**EXERCISE**
Exclude the images, then return every line below exactly as written.

[[ DATASET CONTENT open ]]

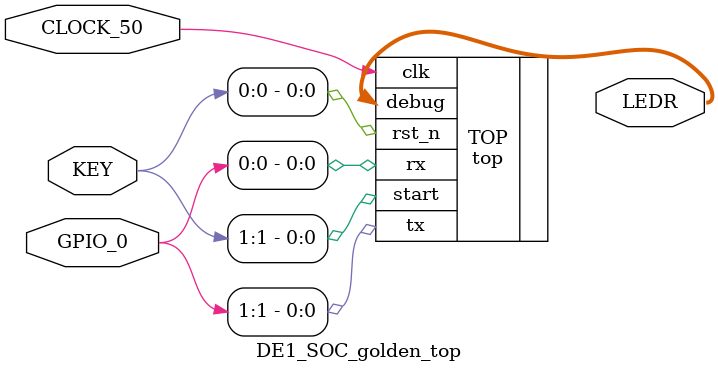
<source format=v>
`include "../verilog_src/const.vh"



module DE1_SOC_golden_top
(

      input              CLOCK_50,
      inout     [35:0]   GPIO_0,
      input       [3:0]  KEY,
      output      [9:0]  LEDR
);


//=======================================================
//  REG/WIRE declarations
//=======================================================





//=======================================================
//  Structural coding
//=======================================================

top TOP
(
 	.start(KEY[1]),
 	.rst_n(KEY[0]),
 	.clk(CLOCK_50),
 	.rx(GPIO_0[0]),
 	.tx(GPIO_0[1]),
 	.debug(LEDR[9:0])
);



endmodule

</source>
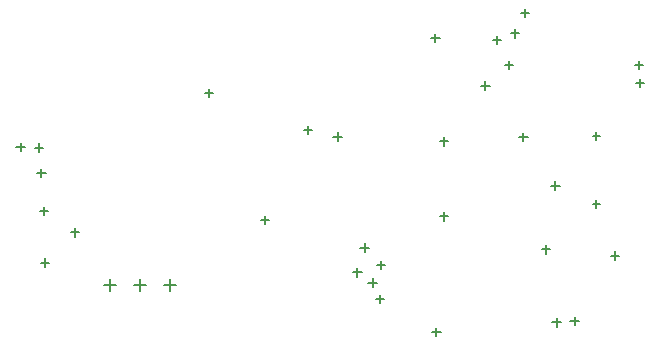
<source format=gbr>
G04*
G04 #@! TF.GenerationSoftware,Altium Limited,Altium Designer,25.8.1 (18)*
G04*
G04 Layer_Color=128*
%FSLAX44Y44*%
%MOMM*%
G71*
G04*
G04 #@! TF.SameCoordinates,1DE417C5-642A-4503-87AC-C91C357E1F8F*
G04*
G04*
G04 #@! TF.FilePolarity,Positive*
G04*
G01*
G75*
%ADD12C,0.1270*%
D12*
X228869Y33110D02*
X235369D01*
X232119Y29860D02*
Y36360D01*
X228869Y-24690D02*
X235369D01*
X232119Y-27940D02*
Y-21440D01*
X-134278Y-93003D02*
X-124079D01*
X-129178Y-98103D02*
Y-87903D01*
X-159678Y-93003D02*
X-149479D01*
X-154579Y-98103D02*
Y-87903D01*
X-185079Y-93003D02*
X-174879D01*
X-179979Y-98103D02*
Y-87903D01*
X-241297Y1501D02*
X-234185D01*
X-237741Y-2055D02*
Y5057D01*
X-243497Y22954D02*
X-236385D01*
X-239941Y19398D02*
Y26510D01*
X-258900Y23504D02*
X-251788D01*
X-255344Y19948D02*
Y27060D01*
X-239371Y-30404D02*
X-232260D01*
X-235816Y-33960D02*
Y-26848D01*
X166769Y31926D02*
X173881D01*
X170325Y28370D02*
Y35482D01*
X32258Y-61723D02*
X39370D01*
X35814Y-65279D02*
Y-58167D01*
X38971Y-91189D02*
X46083D01*
X42527Y-94745D02*
Y-87633D01*
X45392Y-105401D02*
X52503D01*
X48948Y-108957D02*
Y-101845D01*
X46122Y-76612D02*
X53234D01*
X49678Y-80168D02*
Y-73056D01*
X26160Y-82655D02*
X33272D01*
X29716Y-86211D02*
Y-79099D01*
X93110Y-132951D02*
X100222D01*
X96666Y-136507D02*
Y-129395D01*
X194864Y-125050D02*
X201976D01*
X198420Y-128606D02*
Y-121494D01*
X210053Y-123810D02*
X217165D01*
X213609Y-127366D02*
Y-120254D01*
X185844Y-63134D02*
X192956D01*
X189400Y-66691D02*
Y-59578D01*
X244429Y-68360D02*
X251541D01*
X247985Y-71916D02*
Y-64804D01*
X265332Y77688D02*
X272444D01*
X268888Y74132D02*
Y81244D01*
X264527Y92796D02*
X271639D01*
X268083Y89240D02*
Y96352D01*
X-99324Y69043D02*
X-92212D01*
X-95768Y65487D02*
Y72599D01*
X-51816Y-38101D02*
X-44704D01*
X-48260Y-41657D02*
Y-34545D01*
X154432Y92709D02*
X161544D01*
X157988Y89153D02*
Y96265D01*
X159512Y119633D02*
X166624D01*
X163068Y116077D02*
Y123189D01*
X144272Y114045D02*
X151384D01*
X147828Y110489D02*
Y117601D01*
X99600Y-35243D02*
X106712D01*
X103156Y-38799D02*
Y-31687D01*
X92202Y115569D02*
X99314D01*
X95758Y112013D02*
Y119125D01*
X99568Y28193D02*
X106680D01*
X103124Y24637D02*
Y31749D01*
X134620Y75437D02*
X141732D01*
X138176Y71881D02*
Y78993D01*
X9398Y32257D02*
X16510D01*
X12954Y28701D02*
Y35813D01*
X-15494Y37899D02*
X-8382D01*
X-11938Y34343D02*
Y41455D01*
X193802Y-9145D02*
X200914D01*
X197358Y-12701D02*
Y-5589D01*
X168148Y136905D02*
X175260D01*
X171704Y133349D02*
Y140461D01*
X-212852Y-48769D02*
X-205740D01*
X-209296Y-52325D02*
Y-45213D01*
X-238506Y-74423D02*
X-231394D01*
X-234950Y-77979D02*
Y-70867D01*
M02*

</source>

[[ DATASET CONTENT closed ]]

**ANSWER SECTION**
<source format=v>
`include "../verilog_src/const.vh"



module DE1_SOC_golden_top
(

      input              CLOCK_50,
      inout     [35:0]   GPIO_0,
      input       [3:0]  KEY,
      output      [9:0]  LEDR
);


//=======================================================
//  REG/WIRE declarations
//=======================================================





//=======================================================
//  Structural coding
//=======================================================

top TOP
(
 	.start(KEY[1]),
 	.rst_n(KEY[0]),
 	.clk(CLOCK_50),
 	.rx(GPIO_0[0]),
 	.tx(GPIO_0[1]),
 	.debug(LEDR[9:0])
);



endmodule

</source>
<source format=gbr>
G04*
G04 #@! TF.GenerationSoftware,Altium Limited,Altium Designer,25.8.1 (18)*
G04*
G04 Layer_Color=128*
%FSLAX44Y44*%
%MOMM*%
G71*
G04*
G04 #@! TF.SameCoordinates,1DE417C5-642A-4503-87AC-C91C357E1F8F*
G04*
G04*
G04 #@! TF.FilePolarity,Positive*
G04*
G01*
G75*
%ADD12C,0.1270*%
D12*
X228869Y33110D02*
X235369D01*
X232119Y29860D02*
Y36360D01*
X228869Y-24690D02*
X235369D01*
X232119Y-27940D02*
Y-21440D01*
X-134278Y-93003D02*
X-124079D01*
X-129178Y-98103D02*
Y-87903D01*
X-159678Y-93003D02*
X-149479D01*
X-154579Y-98103D02*
Y-87903D01*
X-185079Y-93003D02*
X-174879D01*
X-179979Y-98103D02*
Y-87903D01*
X-241297Y1501D02*
X-234185D01*
X-237741Y-2055D02*
Y5057D01*
X-243497Y22954D02*
X-236385D01*
X-239941Y19398D02*
Y26510D01*
X-258900Y23504D02*
X-251788D01*
X-255344Y19948D02*
Y27060D01*
X-239371Y-30404D02*
X-232260D01*
X-235816Y-33960D02*
Y-26848D01*
X166769Y31926D02*
X173881D01*
X170325Y28370D02*
Y35482D01*
X32258Y-61723D02*
X39370D01*
X35814Y-65279D02*
Y-58167D01*
X38971Y-91189D02*
X46083D01*
X42527Y-94745D02*
Y-87633D01*
X45392Y-105401D02*
X52503D01*
X48948Y-108957D02*
Y-101845D01*
X46122Y-76612D02*
X53234D01*
X49678Y-80168D02*
Y-73056D01*
X26160Y-82655D02*
X33272D01*
X29716Y-86211D02*
Y-79099D01*
X93110Y-132951D02*
X100222D01*
X96666Y-136507D02*
Y-129395D01*
X194864Y-125050D02*
X201976D01*
X198420Y-128606D02*
Y-121494D01*
X210053Y-123810D02*
X217165D01*
X213609Y-127366D02*
Y-120254D01*
X185844Y-63134D02*
X192956D01*
X189400Y-66691D02*
Y-59578D01*
X244429Y-68360D02*
X251541D01*
X247985Y-71916D02*
Y-64804D01*
X265332Y77688D02*
X272444D01*
X268888Y74132D02*
Y81244D01*
X264527Y92796D02*
X271639D01*
X268083Y89240D02*
Y96352D01*
X-99324Y69043D02*
X-92212D01*
X-95768Y65487D02*
Y72599D01*
X-51816Y-38101D02*
X-44704D01*
X-48260Y-41657D02*
Y-34545D01*
X154432Y92709D02*
X161544D01*
X157988Y89153D02*
Y96265D01*
X159512Y119633D02*
X166624D01*
X163068Y116077D02*
Y123189D01*
X144272Y114045D02*
X151384D01*
X147828Y110489D02*
Y117601D01*
X99600Y-35243D02*
X106712D01*
X103156Y-38799D02*
Y-31687D01*
X92202Y115569D02*
X99314D01*
X95758Y112013D02*
Y119125D01*
X99568Y28193D02*
X106680D01*
X103124Y24637D02*
Y31749D01*
X134620Y75437D02*
X141732D01*
X138176Y71881D02*
Y78993D01*
X9398Y32257D02*
X16510D01*
X12954Y28701D02*
Y35813D01*
X-15494Y37899D02*
X-8382D01*
X-11938Y34343D02*
Y41455D01*
X193802Y-9145D02*
X200914D01*
X197358Y-12701D02*
Y-5589D01*
X168148Y136905D02*
X175260D01*
X171704Y133349D02*
Y140461D01*
X-212852Y-48769D02*
X-205740D01*
X-209296Y-52325D02*
Y-45213D01*
X-238506Y-74423D02*
X-231394D01*
X-234950Y-77979D02*
Y-70867D01*
M02*

</source>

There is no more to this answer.